Pequeñas historias de horror
Desde fin del año pasado escucho pequeñas historias de horror sobre aquellos y aquellas que van perdiendo sus trabajos e ingresos, y lo mucho que eso afecta toda su vida y las de los suyos. En un segundo no hay más sueldo para vivir, carrera para estudiar, oportunidades educativas para los hijos, sostén para los padres, tratamientos médicos, ahorros para proyectar, planes… futuro.
Hace unos días escuché el último racconto y tuve un impulso que no sentía hace mucho tiempo: las ganas de volver a escribir. Mal, como saliera, con teclas oxidadas y sin estilo. No importaba, y testimoniar sí.
Tal vez me cansé. Quizás ya no me sirve admitir en voz baja a algún amigo que lloro con muchas de esas vivencias que me cuentan. Por ahí ya me resulta un insulto ese hay que aguantar del desafortunado discurso que cunde entre propios cómodos y ajenos encumbrados. O será porque pienso que el punto de quiebre social ya se superó y nadie estaba mirando.
“Ahí”.
La palabra chiquita que responde al “cómo estás” de rigor y que todos sabemos lo que realmente significa. “Ahí” de lo que no debiera ser. “Ahí” de lo que pasa y no se puede controlar ni evitar. “Ahí” de los peores miedos y los puntos finales.
Los que caminan más porque ya no pueden costear el pasaje del colectivo o el tramo en subte, los que comen sólo una vez al día para que alcance para las cuentas fijas que no paran de crecer, los que piensan en qué pueden privarse para no restarles a sus hijos, los que juntan sus “ahí” para no sentirse solos del todo en el sacrificio.
“Lloro todos los días”.
La frase con las palabras que no le salen al miedo, la que va acompañada de la mirada rota, y a la que le sigue el silencio o un susurrado “yo también”.
Se llora de impotencia, de bronca, y también por no saber cómo ayudar. Se llora para tomar fuerza y reinventar corajes, para volver al afuera más armados, para no quebrar frente al que está buscando justamente eso. Se llora, como me dijo una persona hace poco, porque la posibilidad de ser el próximo siempre es extenuante adentro.
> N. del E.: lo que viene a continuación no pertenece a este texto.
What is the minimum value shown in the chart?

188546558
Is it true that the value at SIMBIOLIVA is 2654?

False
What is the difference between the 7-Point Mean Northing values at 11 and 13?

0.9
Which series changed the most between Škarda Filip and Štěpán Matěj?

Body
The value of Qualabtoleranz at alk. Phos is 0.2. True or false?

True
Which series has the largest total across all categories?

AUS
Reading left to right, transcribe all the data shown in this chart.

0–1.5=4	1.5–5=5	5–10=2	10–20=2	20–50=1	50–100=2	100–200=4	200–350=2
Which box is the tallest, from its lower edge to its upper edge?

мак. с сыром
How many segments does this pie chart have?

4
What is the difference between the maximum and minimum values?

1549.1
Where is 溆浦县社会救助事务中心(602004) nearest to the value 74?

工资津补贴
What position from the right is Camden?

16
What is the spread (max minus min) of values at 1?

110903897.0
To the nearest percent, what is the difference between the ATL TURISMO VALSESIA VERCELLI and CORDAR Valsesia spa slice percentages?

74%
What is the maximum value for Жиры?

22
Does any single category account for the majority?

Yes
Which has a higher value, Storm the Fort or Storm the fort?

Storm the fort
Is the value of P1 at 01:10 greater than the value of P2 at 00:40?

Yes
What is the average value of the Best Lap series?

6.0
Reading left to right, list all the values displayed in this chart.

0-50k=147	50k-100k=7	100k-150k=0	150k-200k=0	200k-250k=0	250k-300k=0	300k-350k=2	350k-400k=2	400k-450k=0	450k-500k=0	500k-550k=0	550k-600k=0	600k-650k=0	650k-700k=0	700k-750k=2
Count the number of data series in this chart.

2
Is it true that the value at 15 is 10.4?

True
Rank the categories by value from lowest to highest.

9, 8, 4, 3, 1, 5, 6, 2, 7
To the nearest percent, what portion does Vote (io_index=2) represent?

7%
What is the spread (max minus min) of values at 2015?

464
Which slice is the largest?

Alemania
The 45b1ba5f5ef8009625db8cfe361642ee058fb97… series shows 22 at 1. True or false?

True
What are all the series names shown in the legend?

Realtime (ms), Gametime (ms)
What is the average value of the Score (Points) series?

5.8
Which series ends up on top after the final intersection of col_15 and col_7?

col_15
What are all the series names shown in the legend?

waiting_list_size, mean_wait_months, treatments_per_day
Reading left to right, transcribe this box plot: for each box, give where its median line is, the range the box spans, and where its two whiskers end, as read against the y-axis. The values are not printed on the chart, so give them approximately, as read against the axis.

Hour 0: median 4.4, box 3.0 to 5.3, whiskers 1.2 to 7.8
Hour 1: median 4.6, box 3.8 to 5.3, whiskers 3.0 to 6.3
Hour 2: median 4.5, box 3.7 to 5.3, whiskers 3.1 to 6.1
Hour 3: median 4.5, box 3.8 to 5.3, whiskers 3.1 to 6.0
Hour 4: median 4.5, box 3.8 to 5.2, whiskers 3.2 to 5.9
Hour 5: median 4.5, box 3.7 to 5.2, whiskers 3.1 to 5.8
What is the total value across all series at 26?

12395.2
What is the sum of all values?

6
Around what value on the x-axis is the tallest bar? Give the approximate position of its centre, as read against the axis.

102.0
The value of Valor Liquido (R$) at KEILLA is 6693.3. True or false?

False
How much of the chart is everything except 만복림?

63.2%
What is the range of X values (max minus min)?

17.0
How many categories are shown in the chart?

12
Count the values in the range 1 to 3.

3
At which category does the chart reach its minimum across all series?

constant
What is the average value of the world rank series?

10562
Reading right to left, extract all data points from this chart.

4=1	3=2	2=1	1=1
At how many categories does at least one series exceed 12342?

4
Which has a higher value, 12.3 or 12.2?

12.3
“Te presto, te asilo, te ayudo…”
La solidaridad imposible, que va desde los libros, las compus o el WiFi hasta la plata para llegar a fin de mes, la comida invitada, el asilo cuando ya no hay para los alquileres, o los contactos para pasar el currículum actualizado a las apuradas. Los que dan lo que tienen y no les sobra, para que el otro no quede sin red. Los que se unen para pedir por alguien que simplemente no puede quedarse sin trabajo. La mano tendida que no sólo sostiene o comprende, sino que se convierte en abrazo y deja cada vez más solo al que se desentiende.
Los relatos de los hasta-hace-un-segundo compañeros y compañeras de trabajo que tienen que limpiar esos escritorios y oficinas de sus cosas personales y llevarlas al que no puede pasar la puerta...
El testimonio que revuelve el estómago de aquel al que le asignaron un número para que ya no sea un nombre –léase “una persona”- y cada día al llegar a su trabajo debe buscarse en la lista de los “números” despedidos…
La eterna evaluación de puestos que oculta la persecución cínica y el hábito del “despido de los viernes” que no sigue lógicas de productividad, para que siempre alguien pueda ser el próximo…
La historia de los universitarios que se organizan para hacer compras colectivas y así poder seguir estudiando y comiendo todos los días a la par…
La anécdota miserable del que desactiva huellas de un sistema de ingreso y, cuando le preguntan qué pasó, se ríe y lo asigna a una transitoria falla técnica…
Creo siempre en ese “saber luchar no sólo sin miedo sino también sin esperanza” del que alguna vez he escrito. Todo puede cambiar, puede re-significarse, y seguiría creyendo en la profunda dignidad de esas luchas.
Hoy tal vez sólo pasa que fue demasiado. Que las internas políticas hacen un ruido tan molesto como lejano a todo, que quienes debieran contar o cuestionar se quedan mudos mirando la hoguera y dando consejos sobre cómo caminar sobre las brasas…
Tal vez sólo pasa que todo esto nos pasa sin que en verdad nada lo transforme.
Miro ese pasar, escucho las voces, atestiguo las derrotas y no me engaño pensándome ajena: sé que son también las mías tanto como las del futuro de todos.
Lo escribo y no doy más de tristeza.
Una que no sabe de meritocracias, ni vagos mantenidos, ni militancias choripaneras, ni periodismos militantes, ni acusaciones de fanatismo descerebrado, ni subsidiados. Una que sólo es lo que es y duele adentro por el otro, por mí misma, por todos. Una que no afloja.